Copy out the text of every item below line by line, preserving each word, number, and mark of punctuation without alteration.

┄┄┄┄┄┄┄┄┄┄┄┄┄┄┄┄┄┄┄┄

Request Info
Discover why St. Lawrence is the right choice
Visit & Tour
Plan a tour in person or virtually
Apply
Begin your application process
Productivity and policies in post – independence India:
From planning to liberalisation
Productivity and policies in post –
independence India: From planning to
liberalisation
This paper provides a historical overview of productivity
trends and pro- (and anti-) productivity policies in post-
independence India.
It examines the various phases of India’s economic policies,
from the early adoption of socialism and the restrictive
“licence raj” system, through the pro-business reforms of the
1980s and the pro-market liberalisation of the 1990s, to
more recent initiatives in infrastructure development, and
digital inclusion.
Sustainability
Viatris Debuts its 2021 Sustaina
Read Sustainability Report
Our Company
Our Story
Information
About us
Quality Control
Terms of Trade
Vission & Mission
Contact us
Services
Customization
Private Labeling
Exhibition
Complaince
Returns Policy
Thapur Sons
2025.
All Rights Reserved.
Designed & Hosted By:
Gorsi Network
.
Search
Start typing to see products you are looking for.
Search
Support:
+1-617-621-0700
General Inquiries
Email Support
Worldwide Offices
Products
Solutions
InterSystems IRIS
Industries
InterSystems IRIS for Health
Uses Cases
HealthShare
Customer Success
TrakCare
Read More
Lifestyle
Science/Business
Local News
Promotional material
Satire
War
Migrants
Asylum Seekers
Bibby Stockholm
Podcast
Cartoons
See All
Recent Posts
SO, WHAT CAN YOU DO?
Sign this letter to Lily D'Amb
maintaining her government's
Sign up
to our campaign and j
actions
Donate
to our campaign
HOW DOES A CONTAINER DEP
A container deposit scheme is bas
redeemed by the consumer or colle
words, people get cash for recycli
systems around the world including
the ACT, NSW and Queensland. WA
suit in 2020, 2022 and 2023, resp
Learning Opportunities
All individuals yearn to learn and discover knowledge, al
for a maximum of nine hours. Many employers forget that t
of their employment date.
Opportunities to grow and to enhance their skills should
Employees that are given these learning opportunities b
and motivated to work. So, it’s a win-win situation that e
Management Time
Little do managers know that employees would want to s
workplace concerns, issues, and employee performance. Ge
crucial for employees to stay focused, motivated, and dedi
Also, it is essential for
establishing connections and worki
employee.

┄┄┄┄┄┄┄┄┄┄┄┄┄┄┄┄┄┄┄┄

## RESPONSE TO THE EXERCISE:
Request Info
Discover why St. Lawrence is the right choice
Visit & Tour
Plan a tour in person or virtually
Apply
Begin your application process
Productivity and policies in post – independence India:
From planning to liberalisation
Productivity and policies in post –
independence India: From planning to
liberalisation
This paper provides a historical overview of productivity
trends and pro- (and anti-) productivity policies in post-
independence India.
It examines the various phases of India’s economic policies,
from the early adoption of socialism and the restrictive
“licence raj” system, through the pro-business reforms of the
1980s and the pro-market liberalisation of the 1990s, to
more recent initiatives in infrastructure development, and
digital inclusion.
Sustainability
Viatris Debuts its 2021 Sustaina
Read Sustainability Report
Our Company
Our Story
Information
About us
Quality Control
Terms of Trade
Vission & Mission
Contact us
Services
Customization
Private Labeling
Exhibition
Complaince
Returns Policy
Thapur Sons
2025.
All Rights Reserved.
Designed & Hosted By:
Gorsi Network
.
Search
Start typing to see products you are looking for.
Search
Support:
+1-617-621-0700
General Inquiries
Email Support
Worldwide Offices
Products
Solutions
InterSystems IRIS
Industries
InterSystems IRIS for Health
Uses Cases
HealthShare
Customer Success
TrakCare
Read More
Lifestyle
Science/Business
Local News
Promotional material
Satire
War
Migrants
Asylum Seekers
Bibby Stockholm
Podcast
Cartoons
See All
Recent Posts
SO, WHAT CAN YOU DO?
Sign this letter to Lily D'Amb
maintaining her government's
Sign up
to our campaign and j
actions
Donate
to our campaign
HOW DOES A CONTAINER DEP
A container deposit scheme is bas
redeemed by the consumer or colle
words, people get cash for recycli
systems around the world including
the ACT, NSW and Queensland. WA
suit in 2020, 2022 and 2023, resp
Learning Opportunities
All individuals yearn to learn and discover knowledge, al
for a maximum of nine hours. Many employers forget that t
of their employment date.
Opportunities to grow and to enhance their skills should
Employees that are given these learning opportunities b
and motivated to work. So, it’s a win-win situation that e
Management Time
Little do managers know that employees would want to s
workplace concerns, issues, and employee performance. Ge
crucial for employees to stay focused, motivated, and dedi
Also, it is essential for
establishing connections and worki
employee.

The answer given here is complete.